Technology & Tele-health
Telemedicine and remote diagnosis have been around for over a decade now and have many applications from radiology interpretation to cardiac consultation based on ECG. The Government of India has, in fact, been promoting telemedicine since 2001 with the Indian Space Research Organization providing connectivity to remote rural areas. On the other hand a lack of policy guidelines gives rise to situations such as the one reported by The New Indian Express in September 2018, in which a doctor couple who provided remote consultation was charged with medical negligence by a Bombay High Court, declaring such consultations as illegal, leading to a negative impact on the teleconsultation industry.
Similarly there are examples of the profession also shunning such advancements, as reported by The News Minute in May 2019, in which Karnataka Medical Council Vice President Dr. Kanchi Prahlad stated, “Online consultation using these apps violates ethical medical practice. These apps are unethical and there is no question about it.”
UHC can become a reality only through a PHC approach. And comprehensive PHC can be successful only through the deployment of digital technologies like tele-health and artificial intelligence. This requires enabling policies.
Drug Supplies
A patient’s health condition doesn’t improve unless the patient is able to get the prescribed medicines and use them as directed. When medications are prescribed for specialty conditions (like ophthalmology) at the village level, such medications are not available in local pharmacies, even if they exist, which often is not the case. The patient then has to go to the nearest town, at considerable expense and effort, to get the medication and in most instances this doesn’t happen. As a result, the patient’s condition doesn’t improve and often deteriorates. The Pharmacy Act stipulates certain minimum physical infrastructure and qualified pharmacists to dispense the medications. This works fine in urban settings where the scale of operations can support such staffing and infrastructure. At the grassroots level, the current regulations will obstruct patients from getting medications in a timely and affordable manner. This necessitates appropriate policy changes (such as innovations like the Nuka System of Care in Alaska).

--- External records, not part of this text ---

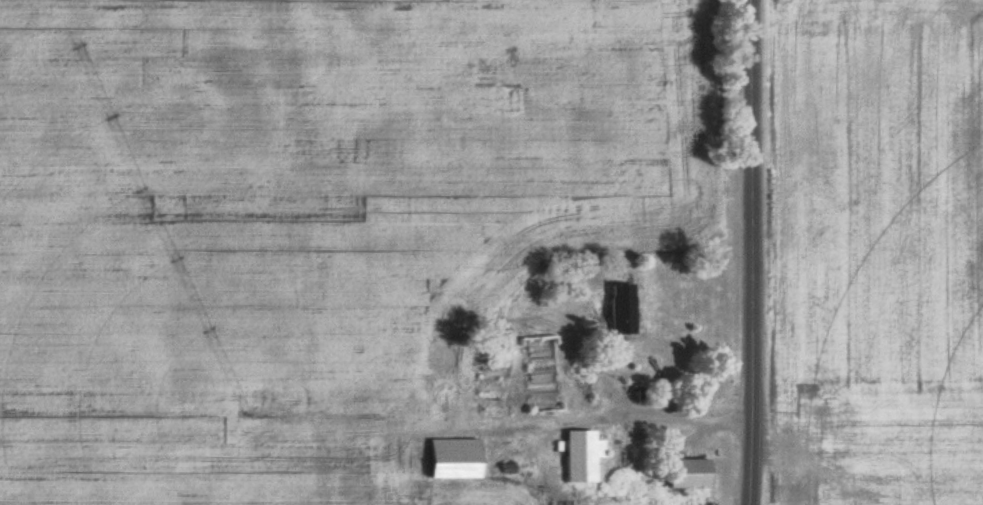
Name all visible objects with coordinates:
road: (763, 252)
building: (619, 308)
road: (689, 397)
building: (822, 421)
building: (580, 455)
building: (450, 458)
building: (685, 473)

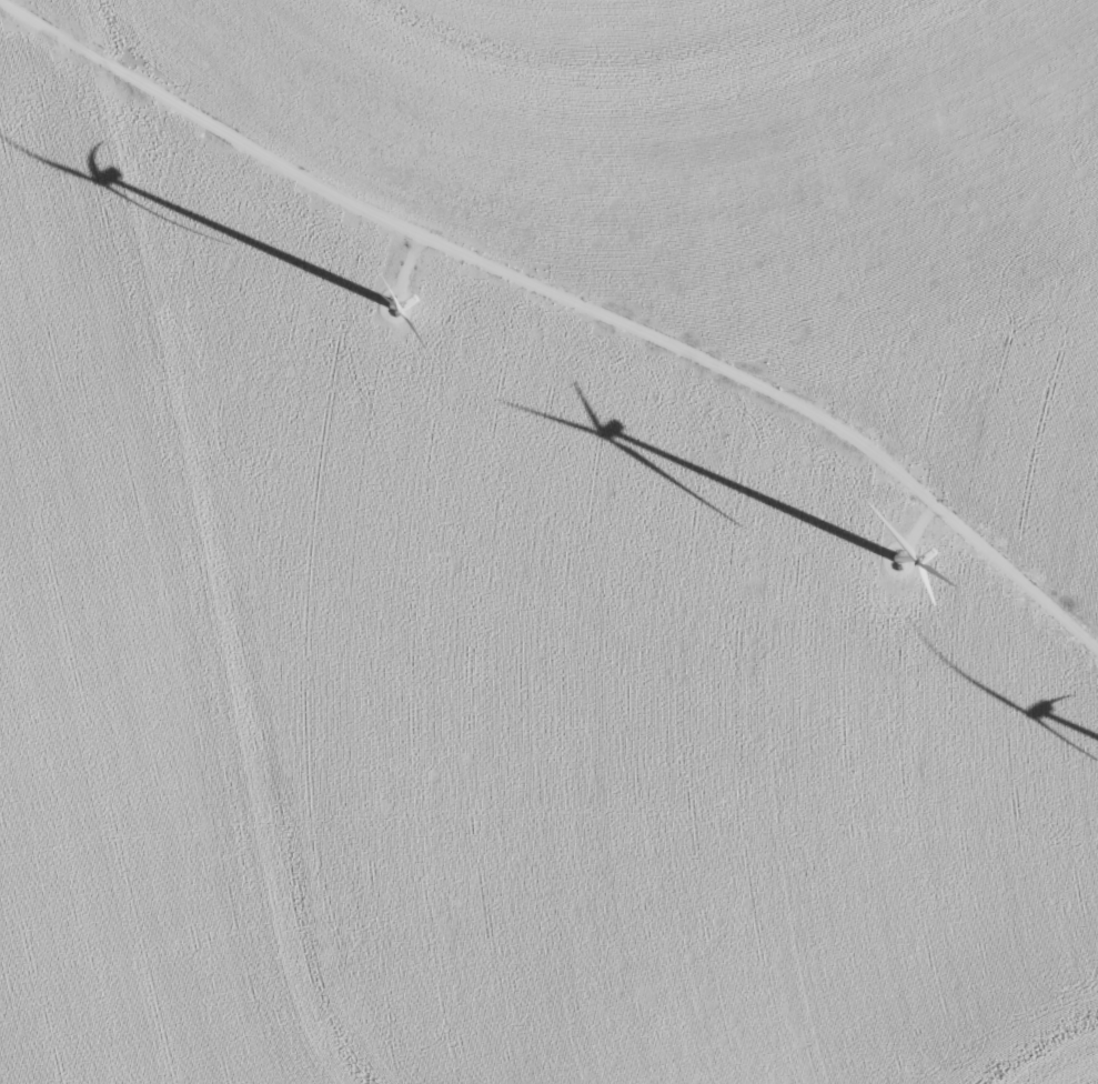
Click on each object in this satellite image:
wind turbine: (393, 299)
road: (567, 302)
wind turbine: (895, 559)

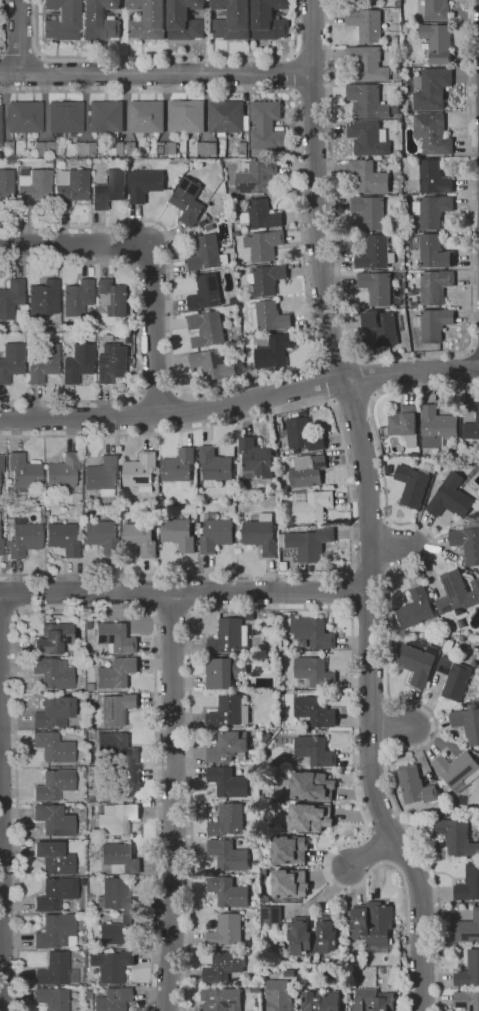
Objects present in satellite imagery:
building: (363, 2)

The current policy and regulatory framework doesn’t work at the primary level, which happens at a much lower scale. Similarly, policies need to be cognizant of technological advances and their demonstrated potential, as well as redefine what staff at the primary level can do with technological support. Such changes will help drive the primary care approach, which is fundamental to achieving universal health care.
Thulasiraj Ravilla is the Executive Director at Aravind Eye Care System (Tamil Nadu) and a CASI Spring 2019 Visiting Fellow.
India in Transition (IiT) is published by the Center for the Advanced Study of India (CASI) of the University of Pennsylvania. All viewpoints, positions, and conclusions expressed in IiT are solely those of the author(s) and not specifically those of CASI.